* Exercise instructions *
Filter out all lines without the word "pinky" from the data below, please, and copy the rest.

(Material to process begins)

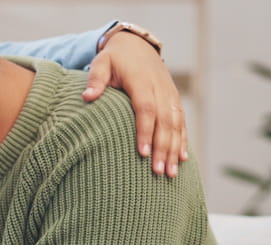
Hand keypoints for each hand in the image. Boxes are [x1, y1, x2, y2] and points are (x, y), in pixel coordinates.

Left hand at [83, 33, 187, 177]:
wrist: (137, 46)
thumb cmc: (115, 58)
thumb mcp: (102, 62)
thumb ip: (95, 79)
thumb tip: (87, 97)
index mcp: (142, 81)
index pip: (146, 108)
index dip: (145, 131)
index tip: (141, 153)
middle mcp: (160, 89)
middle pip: (165, 121)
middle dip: (163, 148)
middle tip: (159, 172)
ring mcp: (170, 95)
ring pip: (176, 125)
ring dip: (174, 149)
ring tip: (170, 173)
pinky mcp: (174, 100)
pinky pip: (181, 122)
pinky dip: (182, 140)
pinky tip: (182, 159)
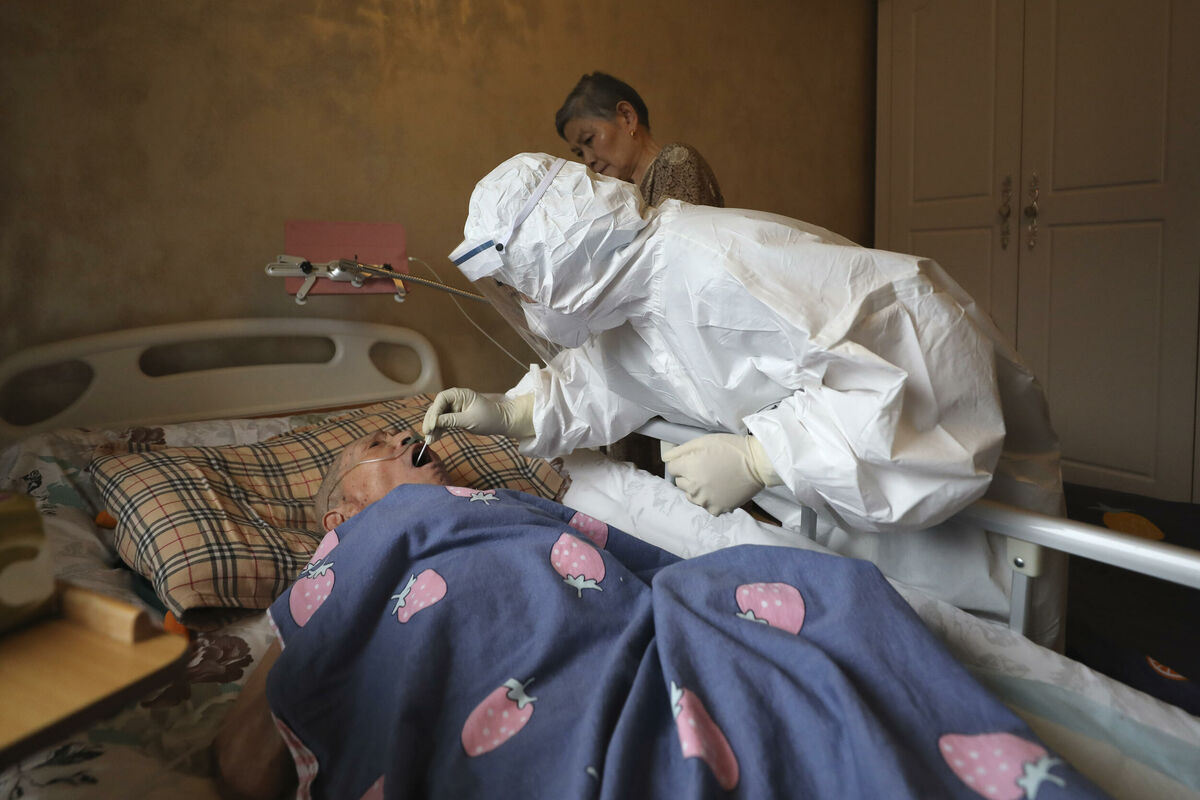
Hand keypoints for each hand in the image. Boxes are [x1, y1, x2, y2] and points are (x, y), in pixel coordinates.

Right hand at [422, 388, 534, 439]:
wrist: (501, 422)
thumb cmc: (489, 418)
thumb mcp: (470, 420)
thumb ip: (452, 420)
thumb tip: (436, 422)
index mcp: (460, 394)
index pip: (441, 399)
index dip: (435, 412)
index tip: (432, 425)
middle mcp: (455, 399)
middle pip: (437, 408)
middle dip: (431, 421)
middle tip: (427, 434)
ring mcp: (454, 408)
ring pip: (438, 416)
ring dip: (433, 427)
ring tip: (429, 440)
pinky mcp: (455, 417)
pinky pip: (443, 422)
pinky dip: (438, 430)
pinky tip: (434, 439)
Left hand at [661, 434, 779, 515]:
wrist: (758, 463)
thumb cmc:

(Material to process ends)

* Task answer *
pinky mcp: (174, 100)
pinky pip: (181, 122)
pinky dip: (182, 140)
pinky tip: (182, 159)
pinky mcp: (455, 417)
pinky pip: (443, 422)
pinky dip: (438, 430)
pinky tip: (434, 439)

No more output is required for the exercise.